When the Soviet Union collapsed, about one-third of the former USSR's nuclear weapons were still in Ukraine, the suddenly untethered Soviet republic just southwest of the Russian heartland. Ukraine had far more nukes than Britain, France or China. Well before the historic election in which more than 90% of Ukrainians voted to become an independent nation, Ukraine had instantly become the world's third-ranked nuclear power.
Ukraine possessed 1,900 strategic nuclear warheads (but lacked operational control of them), according to the Washington-based Nuclear Threat Initiative's historic analysis, and between 2,650 and 4,200 tactical nuclear weapons. Two other "republics" outside Russia — Belarus and Kazakhstan — possessed smaller numbers of Soviet nuclear weapons.

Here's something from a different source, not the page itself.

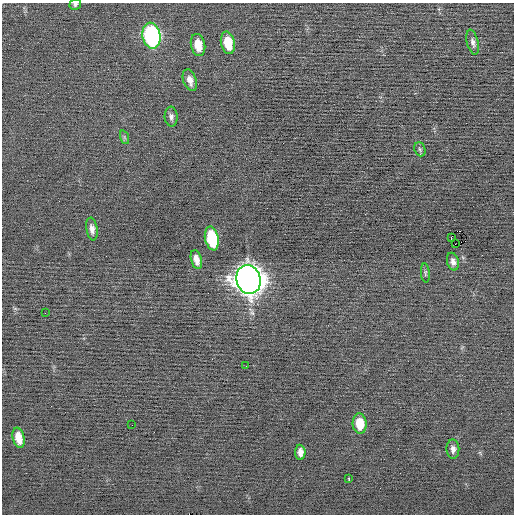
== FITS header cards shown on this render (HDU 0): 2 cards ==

In a farsighted move, U.S. Sens. Sam Nunn, D-Ga., and Richard Lugar, R-Ind., drafted the historic Cooperative Threat Reduction Act, which financed programs to secure arsenals of weapons of mass destruction that were vulnerable to being obtained by terrorists around the world. The U.S. financed the program, enabling the flat-broke, newly noncommunist Russia to bring those vulnerable nuclear weapons back to Russia, where they could be secured and safely destroyed.
It remains the world's noblest program never to win a Nobel Prize.